このままでいいのか?と思ったときに考えたい自分軸キャリア
朝起きるのがつらい。会社に向かう足取りが重い。なぜこの仕事を続けているのか、うまく言葉にできない。そんな感覚を抱える方は、決して珍しくないように思います。
特に30代に差しかかる頃は、これまでの選択を振り返りながら、この先も同じ働き方でいいのだろうかと自問する瞬間が増えやすい時期かもしれません。
周囲から見ると安定しているように見えても、本人の中では納得しきれない感覚が残ることがあります。年収や肩書き、評価といった外から分かる要素が整っていても、自分の意思で働けている感じがしないと感じるケースもあるでしょう。
また、友人や同僚の転職や独立、新しい挑戦を目にすると、比較するつもりがなくても焦りが生まれることがあります。そのとき、心に浮かびやすいのが「自分、このままでいいのか?」という問いです。
この問いは、単なる気分の波というより、今の働き方や選び方を見直してみてもいいのでは、というサインとして捉えられることもあります。
この記事では、そんな不安や違和感を抱えたときにヒントになりうる「自分軸キャリア」という考え方を紹介します。憂鬱な気持ちの正体をひもときながら、より自分らしい働き方を描くためのヒントを一緒に探っていきましょう。
キャリア不安の正体はどこにあるのか
今の仕事をこの先も続けたいと思えないと感じる背景には、いくつか共通点が見られることがあります。もちろん人によって事情は違いますが、たとえば次のような要因が重なっている場合があります。
1. 他人軸で選んだ仕事・環境だった
就職や転職の場面では、安定していそう、親や周囲に勧められた、みんなが受けていたなど、外部要因を頼りに選ぶこともあります。そうした選択自体が悪いわけではない一方で、年数が経つほどに、これは本当に自分が望んだものだったのか、という違和感が育っていくことがあります。
2. 評価や成果の基準が、自分の価値観とズレている
組織によっては、売上や数値目標が優先される場面が多く、自分が大切にしたい価値観が置き去りになることがあります。
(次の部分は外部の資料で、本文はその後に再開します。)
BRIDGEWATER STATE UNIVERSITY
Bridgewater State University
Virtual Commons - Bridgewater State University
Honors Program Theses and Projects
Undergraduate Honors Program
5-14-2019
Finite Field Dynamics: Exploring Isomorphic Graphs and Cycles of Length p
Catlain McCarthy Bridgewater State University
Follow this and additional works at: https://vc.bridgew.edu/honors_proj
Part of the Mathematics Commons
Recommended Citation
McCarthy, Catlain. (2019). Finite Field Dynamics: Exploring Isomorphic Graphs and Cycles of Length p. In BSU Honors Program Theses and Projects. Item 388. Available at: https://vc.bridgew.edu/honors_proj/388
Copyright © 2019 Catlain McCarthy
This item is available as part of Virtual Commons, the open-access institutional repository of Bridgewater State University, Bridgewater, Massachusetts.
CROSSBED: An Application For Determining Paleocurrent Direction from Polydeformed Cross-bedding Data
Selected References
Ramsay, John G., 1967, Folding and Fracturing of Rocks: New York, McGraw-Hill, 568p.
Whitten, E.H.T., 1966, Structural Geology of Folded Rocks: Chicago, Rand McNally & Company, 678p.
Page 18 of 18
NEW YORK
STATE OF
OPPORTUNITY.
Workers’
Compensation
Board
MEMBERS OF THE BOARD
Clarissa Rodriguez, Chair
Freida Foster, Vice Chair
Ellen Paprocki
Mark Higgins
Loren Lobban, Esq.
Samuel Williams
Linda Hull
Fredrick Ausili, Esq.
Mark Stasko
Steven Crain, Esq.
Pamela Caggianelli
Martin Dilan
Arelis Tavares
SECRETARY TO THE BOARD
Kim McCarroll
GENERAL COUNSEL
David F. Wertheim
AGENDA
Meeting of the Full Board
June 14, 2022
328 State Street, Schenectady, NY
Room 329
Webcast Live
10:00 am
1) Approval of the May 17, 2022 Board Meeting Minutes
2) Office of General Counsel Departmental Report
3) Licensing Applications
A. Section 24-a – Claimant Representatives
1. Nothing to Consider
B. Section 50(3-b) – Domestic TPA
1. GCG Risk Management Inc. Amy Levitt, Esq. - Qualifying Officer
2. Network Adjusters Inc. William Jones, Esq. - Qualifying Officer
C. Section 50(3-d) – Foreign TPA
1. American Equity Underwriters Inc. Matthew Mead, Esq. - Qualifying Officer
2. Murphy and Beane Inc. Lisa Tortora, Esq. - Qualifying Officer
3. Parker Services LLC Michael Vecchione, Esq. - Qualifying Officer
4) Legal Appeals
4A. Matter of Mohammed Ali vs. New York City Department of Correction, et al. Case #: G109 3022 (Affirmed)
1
人との関わり、社会への貢献、専門性の追求、チームの安心感づくりなど、自分にとって意味がある軸が評価に結びつきにくい環境では、自分らしさを発揮しづらい感覚になってしまうこともありそうです。
3. 周囲の変化が気になり始める
30代になると、昇進・転職・独立など周囲の変化が目に入りやすくなり、自分は停滞しているのではと感じることがあります。
将来像が描けない状態では、気づかないうちに他人の物差しで自分を測りやすくなり、不安が膨らむこともあります。
こうした要因に共通しているのは、自分で選んでいる感覚が弱くなっているという点かもしれません。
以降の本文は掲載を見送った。